あらかじめこのようにディスク全体を1パーティションとしてフォーマットしてあげると、ダッシュボード上でも以下のように約3TB近い領域を丸ごとサーバーのHDDとして利用することが出来ます。
しかし、その場合はやはり上述のWIndows Serverバックアップの制約からこのHDDを丸ごとバックアップするには手動でWindows Server バックアップを実行し、フォルダ毎にバックアップ先を分ける等の工夫が必要となります。これはWindows Server バックアップで利用するVHDの仕様が最大2TBとなっているためですので、VHDの仕様が改善されないと、この状況は改善しないと思われます。

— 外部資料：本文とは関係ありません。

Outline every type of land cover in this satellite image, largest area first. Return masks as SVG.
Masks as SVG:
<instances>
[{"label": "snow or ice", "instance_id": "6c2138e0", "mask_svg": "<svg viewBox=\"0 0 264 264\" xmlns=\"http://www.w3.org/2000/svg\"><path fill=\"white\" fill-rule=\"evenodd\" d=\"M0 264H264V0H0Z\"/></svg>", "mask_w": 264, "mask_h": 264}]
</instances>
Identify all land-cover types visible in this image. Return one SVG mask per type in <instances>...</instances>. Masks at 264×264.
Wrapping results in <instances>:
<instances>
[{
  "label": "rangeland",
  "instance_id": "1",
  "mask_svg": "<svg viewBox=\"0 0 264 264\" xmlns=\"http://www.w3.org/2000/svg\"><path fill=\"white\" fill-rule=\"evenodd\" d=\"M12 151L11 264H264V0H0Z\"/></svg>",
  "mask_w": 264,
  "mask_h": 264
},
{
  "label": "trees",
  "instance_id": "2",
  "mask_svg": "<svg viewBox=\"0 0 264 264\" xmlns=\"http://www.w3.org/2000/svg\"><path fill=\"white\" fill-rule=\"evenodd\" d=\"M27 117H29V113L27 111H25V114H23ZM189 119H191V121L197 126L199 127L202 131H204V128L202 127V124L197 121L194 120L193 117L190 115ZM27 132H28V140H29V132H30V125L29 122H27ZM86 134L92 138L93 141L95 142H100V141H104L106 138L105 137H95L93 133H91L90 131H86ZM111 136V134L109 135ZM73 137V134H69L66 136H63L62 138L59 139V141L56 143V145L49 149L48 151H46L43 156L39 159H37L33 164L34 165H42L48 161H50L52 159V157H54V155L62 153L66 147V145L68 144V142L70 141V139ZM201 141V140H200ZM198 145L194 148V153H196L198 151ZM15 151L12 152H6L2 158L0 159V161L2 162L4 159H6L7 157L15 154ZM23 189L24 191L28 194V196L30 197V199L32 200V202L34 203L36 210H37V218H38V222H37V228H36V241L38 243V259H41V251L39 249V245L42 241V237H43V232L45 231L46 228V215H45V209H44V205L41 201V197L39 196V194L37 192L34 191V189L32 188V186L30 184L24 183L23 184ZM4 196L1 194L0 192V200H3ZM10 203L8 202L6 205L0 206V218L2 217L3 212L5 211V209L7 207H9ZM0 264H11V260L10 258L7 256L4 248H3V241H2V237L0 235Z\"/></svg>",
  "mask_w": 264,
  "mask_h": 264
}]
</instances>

約3TBとし認識しているHDDをサーバーのバックアップ用として構成すると、サーバーのバックアップ用HDDとしては全体の容量がバックアップ用に構成されます。
ただし、HDDとしては確かに3TB全体を認識しているものの、上述のようにこのHDD内に保存されるWindows Server バックアップで作成したVHDが最大約2TBとなりますので、実質その他の残りの領域は使われないこととなります。
クライアントでの利用
クライアントPCでGPTパーティションを利用していた場合、WHS2011ではクライアントPCのバックアップは出来ません。バックアップが約1%進捗した段階でエラーとなります。